Коренной москвич никогда не поймет провинциальной среды. Как она любит и как она калечит! Я, например, не смог жить в общежитии филологов по причине, которая покажется невероятной: именно они (а не геологи!) смотрели на меня с подозрением, оттого что в комнате для занятий я строчил не только домашние задания, но и первые литературные опыты. Я старательно делал вид, что набиваю конспекты по марксизму, но, очевидно, на моем лице нет-нет да и вспыхивало глупейшее выражение поэтического восторга, которое так некстати запечатлел Тропинин в портрете Пушкина. Кто-то заглядывал через мое плечо… Кто-то садился рядом и косил глазами… Это была настоящая пытка! Когда я вышел покурить, они стащили мои бумаги, и потом я дико страдал не от той мысли, что рукопись пропала, а от нагло прописавшегося в моей голове образа подонка, что в тепленькой компании театрально-трагическим голосом читает эти странные (сегодня и для меня странные!) размышления о литературе – и гадко ржет и хлещет себя тетрадью по ляжкам!
Когда мои нынешние друзья, поэты и прозаики, спрашивают, отчего я сам не пишу стихов и прозы, я отвожу глаза в сторону. Я не понимаю обратного: каким образом они когда-то дерзнули вынести свое творчество из мира интимного в публичный? Как и когда смогли переступить порог отчаянного стыда, отдав свой первый рассказ, свои первые и, конечно, беспомощные стишки в потные руки какого-то редактора? Ведь все они не москвичи (понятие не географическое, но скорее – метафизическое), что и первого редактора своего, наверное, получают через родителей, как гинеколога и домашнего врача. Как же они решились пойти к неизвестному дяде с признанием в своих творческих поллюциях?
Второй мотив моего преступления более логичен. Я не хотел, чтобы страдала мама. А она, несомненно, страдала бы, если бы знала, что сын бросил университет ради сомнительного поступления в Литинститут. И была бы в своем роде права: ведь в первый-то раз я и не прошел.
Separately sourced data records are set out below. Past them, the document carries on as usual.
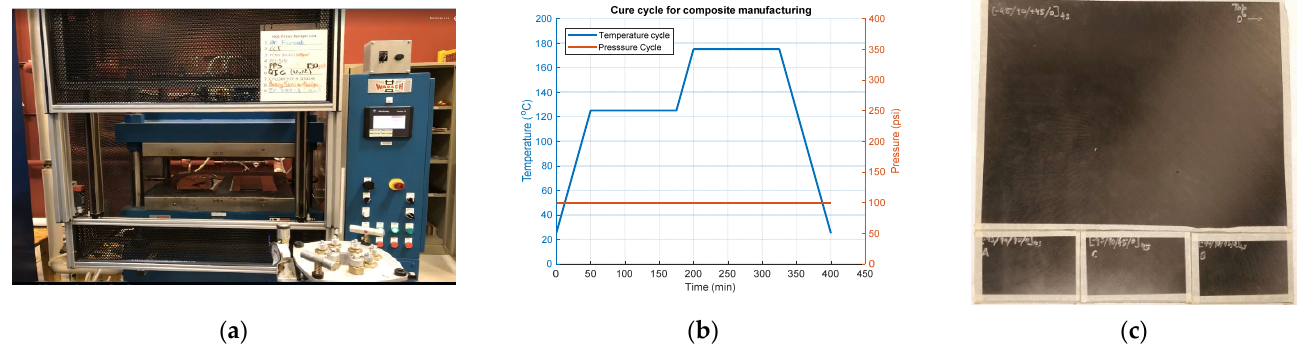
Figure 3. Manufacturing of composite coupons for impact testing: ( a ) Wabash hot press machine; ( b ) Manufacturing cure-cycle; ( c ) Cured composite laminate with 6” × 4” cut-outs.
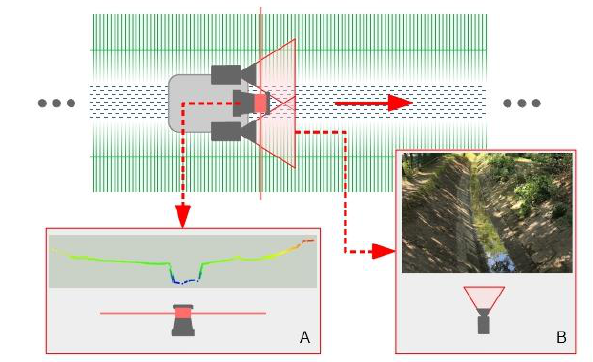
Figure 2 . (on top) Simplified representation of the sensor system. (below) Sample data of the scanner (A) and camera (B).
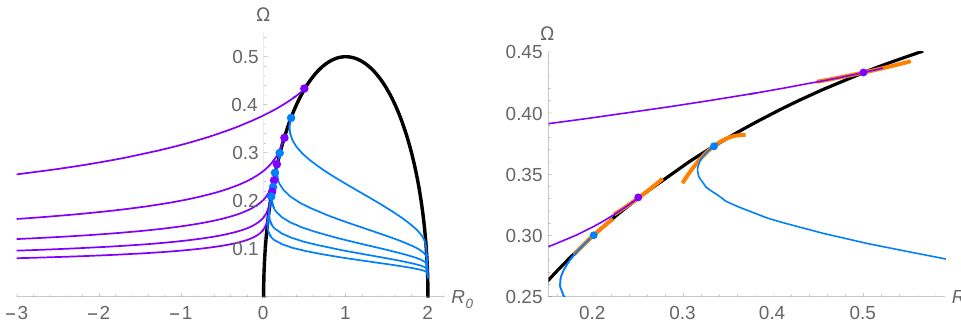
Figure 3 . Branches of axisymmetric deformations (blue) of MP black hole (black) on the ( R 0 ; (cid:10)) plane. Branches moving towards negative R 0 connect to black rings. And have a decreasing mass density at the origin. While the branches moving towards positive R 0 connect to black Saturns and R 0 approaches a value of the stable MP black hole. The right plot is a close-up showing good agreement with the analytic expansions (orange). The right plot also shows the very short ( (cid:0)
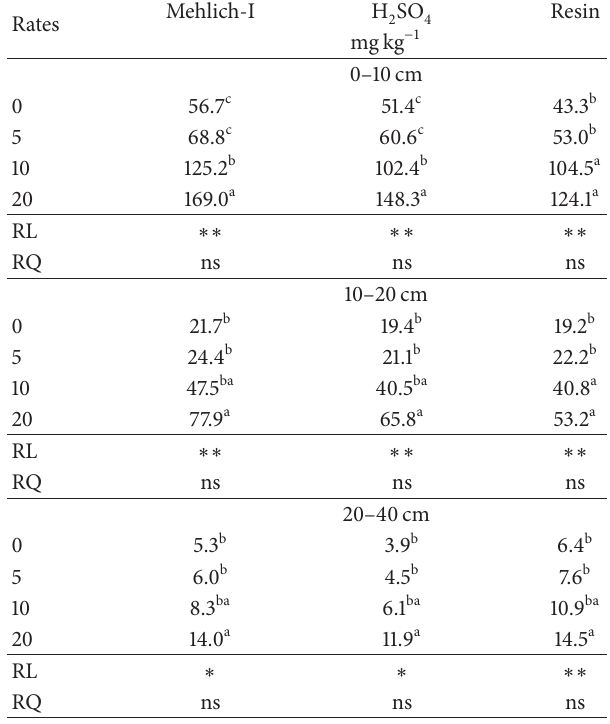
SO , and Table 3: Mean extracted phosphorus by Mehlich-I, H 2 4 resin from samples collected at three depths from soils treated with varying rates of sewage sludge, in the long-term experiment ( 𝑛 = 4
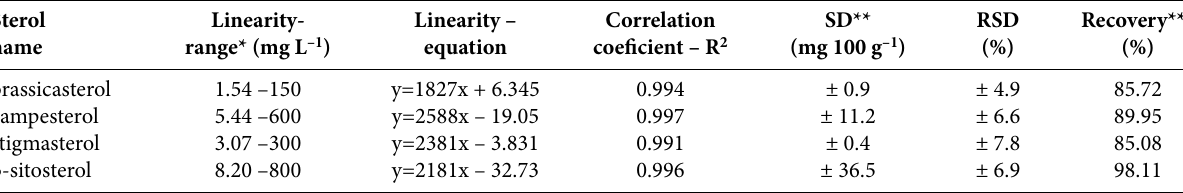
Table 2 . Results of the method validation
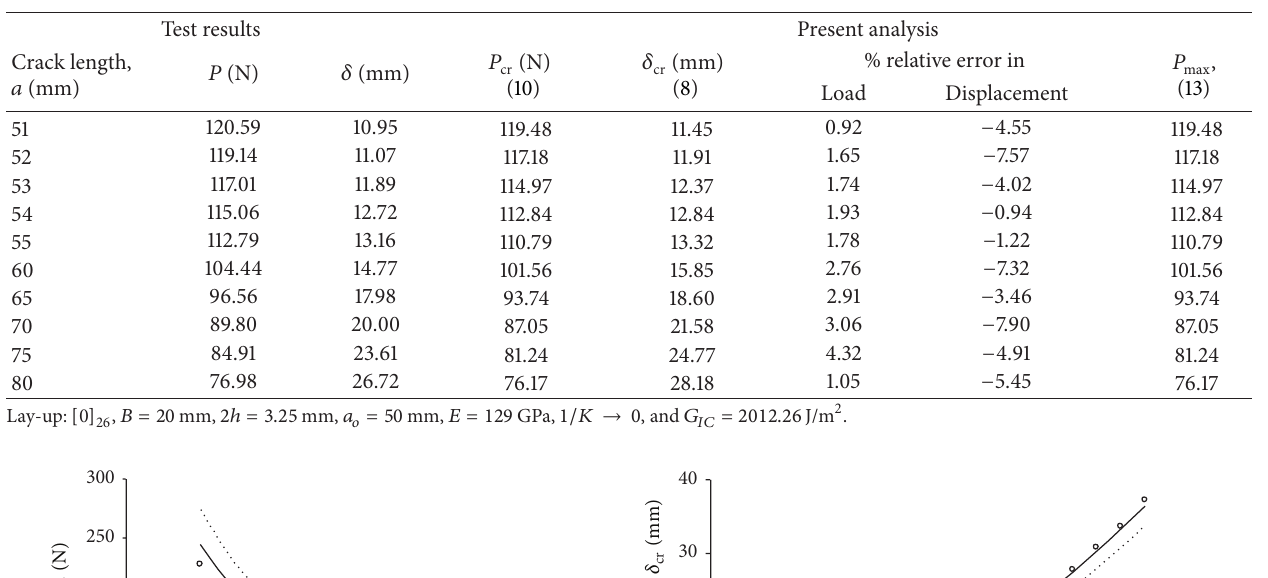
Table 3: Critical load 𝑃 and corresponding displacement 𝛿 cr carbon/PEEK composite.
Ей, родившейся в деревне, пересидевшей оккупацию в погребе (бездетный румынский солдат хотел забрать 3-летнюю красотку в виде трофея, и бабка прятала ее целый месяц), наблюдать фортели единственного чада было непросто! Она и в голодный С. отпустила меня лишь потому, что для нее слово «университет» (которого в Волгограде еще не было) звучало несколько иначе, чем «пединститут», который она сама закончила.